Allora Maria disse: «L’anima mia magnifica il Signore e il mio spirito esulta in Dio, mio salvatore, perché ha guardato l’umiltà della sua serva. D’ora in poi tutte le generazioni mi chiameranno beata. Grandi cose ha fatto per me l’Onnipotente e Santo è il suo nome» (Luca 1,39-56).

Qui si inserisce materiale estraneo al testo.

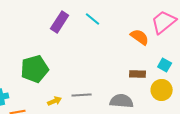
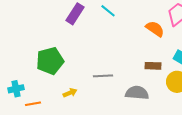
gray line: (82, 95) -> (103, 76), moved

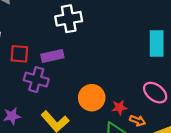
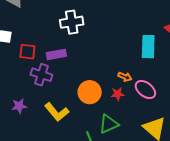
red star: (119, 107) -> (118, 94), moved
orange arrow: (137, 121) -> (125, 77), moved

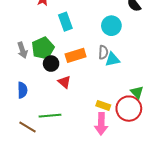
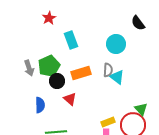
cyan triangle: (112, 59) -> (117, 77), turned 49
blue semicircle: (22, 90) -> (40, 105), moved
yellow rectangle: (103, 105) -> (108, 122), turned -40

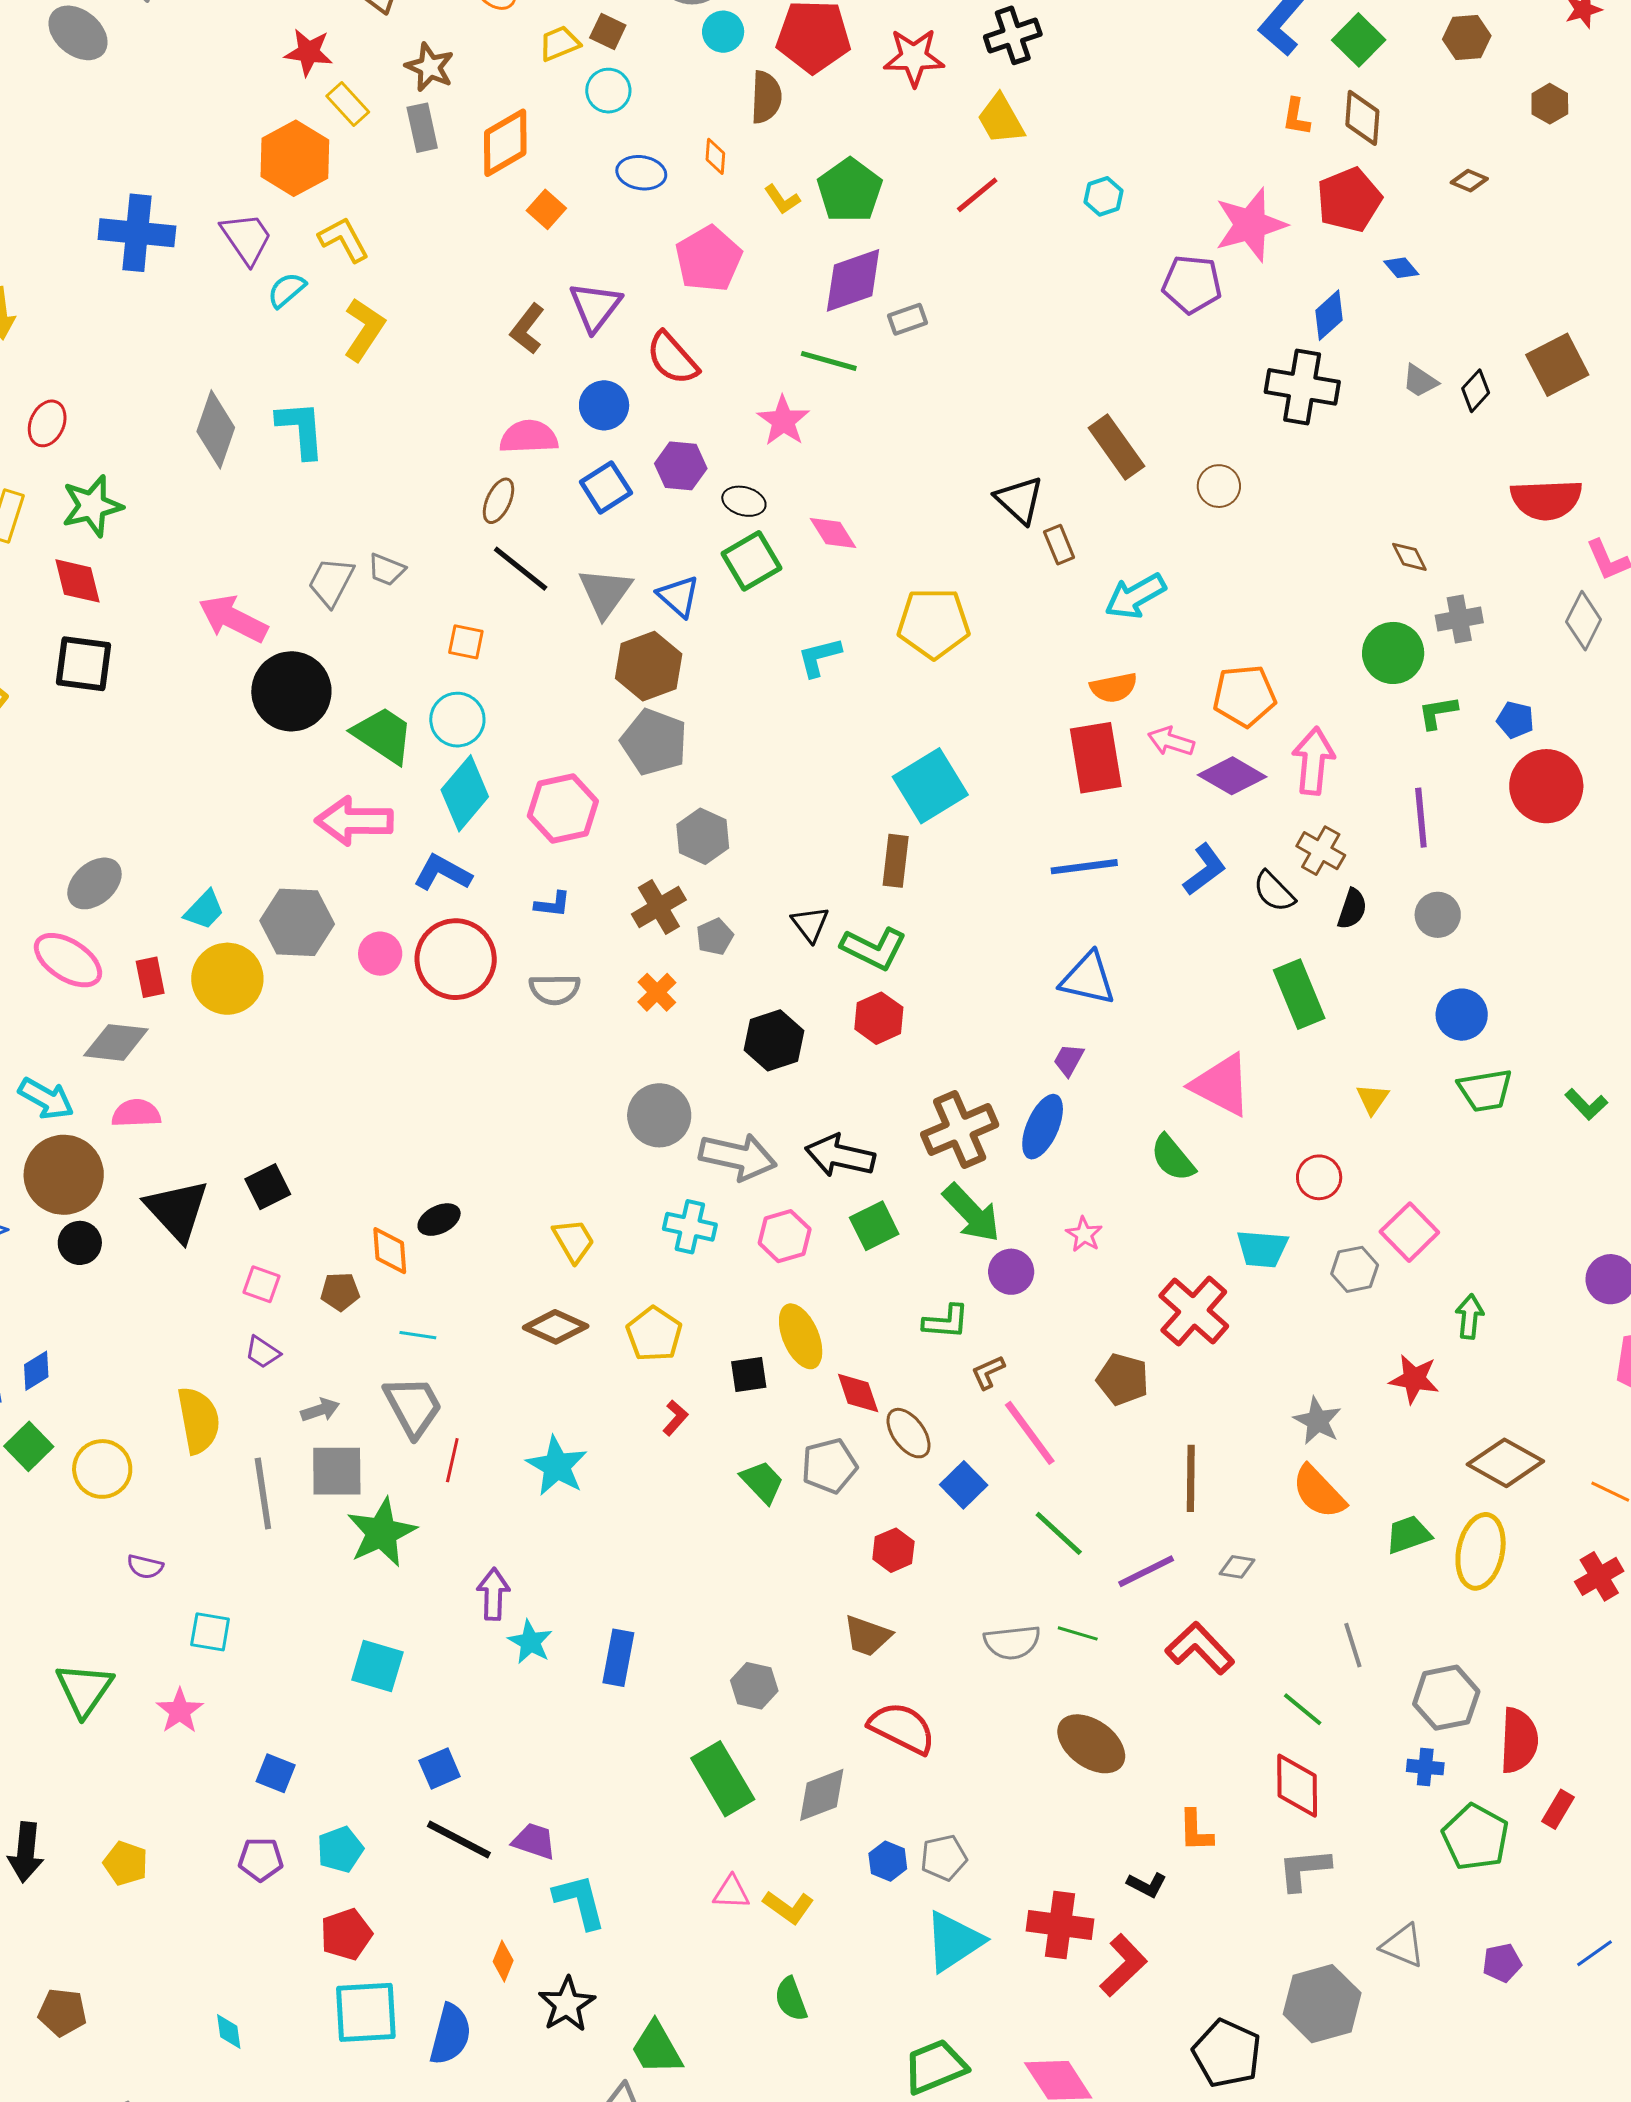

La scena del mondo attorno a Maria non era quella descritta dal suo canto. Nella sua città, nelle altre tribù di Israele, i poveri restavano nell’immondizia, gli affamati cercavano pane senza trovarlo, i potenti stavano saldi sui loro troni. Il suo è dunque un canto profetico – come quelli di Isaia, come quello di Anna, la madre di Samuele, colei che cantò il primo Magnificat della Bibbia (1Sam 2). E come ogni profezia, il Magnificat di Maria (che alcuni antichi commentatori attribuivano a Elisabetta, creduta sterile come Anna), è un «già» che indica un «non ancora». Gesù nel grembo di Maria è il «già» di Maria, il suo brano di terra promessa da cui lei può innalzarsi e scorgere all’orizzonte la terra di tutti dove scorre latte e miele. Qualche «non ancora» di oggi può domani diventare «già» se c’è qualcuno che ora ha la forza di vedere e poi cantare poveri innalzati mentre sono umiliati, saziati mentre hanno ancora fame, ricchi abbassati mentre sono alti e invincibili. Il Magnificat di Maria rivive ogni volta che lo cantiamo credendo al suo «non ancora». Troppi poveri, umiliati, affamati non si innalzano, e troppi ricchi e potenti non si abbassano perché mancano i cantori del «non ancora». Il nostro tempo non soffre tanto per indigenza di «già», ma per carestia di «non ancora», e così siamo incapaci di generare un presente per i nostri figli migliore del nostro. Maria, Anna, i profeti tengono viva la promessa senza rimpicciolirla, e mentre cantano il loro Magnificat ci invitano a domandare: «Sentinella, quanto manca al giorno?». Finché troviamo energie del cuore e della mente per cantare il Magnificat e finché restiamo abbastanza poveri per cantarlo con verità e dignità, possiamo sempre sperare che la notte abbia fine, e che l’aurora ci sorprenda. La notte diventa infinita quando smettiamo di cantare con Maria, quando le non-risurrezioni nostre e delle altre vittime ci convincono che il nostro triste «già» sarà per sempre, che non c’è alba, che non c’è sentinella, che non c’è più nulla da domandare, né un Dio da svegliare. L’inferno, forse, è un «già» dei poveri senza la speranza di un «non ancora».

LA DONNA DI TUTTE LE DONNE. La Bibbia ha custodito per noi la possibilità del Magnificat, ma non può cantarlo al nostro posto: per intonarlo c’è bisogno della nostra voce, e, prima, della nostra fede che quelle parole possono essere dette dentro le nostre notti. Perché anche in queste notti infinite possiamo imbatterci, magari per caso, nell’inno di Maria, la “donna di tutte le donne”. Perché ogni volta che apriamo la Bibbia e cantiamo una sua pagina, stiamo dicendo a Lazzaro: «Vieni fuori». Il Magnificat è lì, incastonato come perla nel Vangelo, per donarci parole per pregare quando abbiamo dimenticato tutte le nostre preghiere. Non c’è preghiera più bella di quella sussurrata da chi un giorno ha smesso di pregare per il troppo dolore, e un altro giorno, ormai senza parole, ha ritrovato le sue parole smarrite nelle parole del Magnificat. Ha sentito che erano state scritte soltanto per lui, per lei; che erano lì, ad attenderlo. Solo i poveri possono cantare il Magnificat.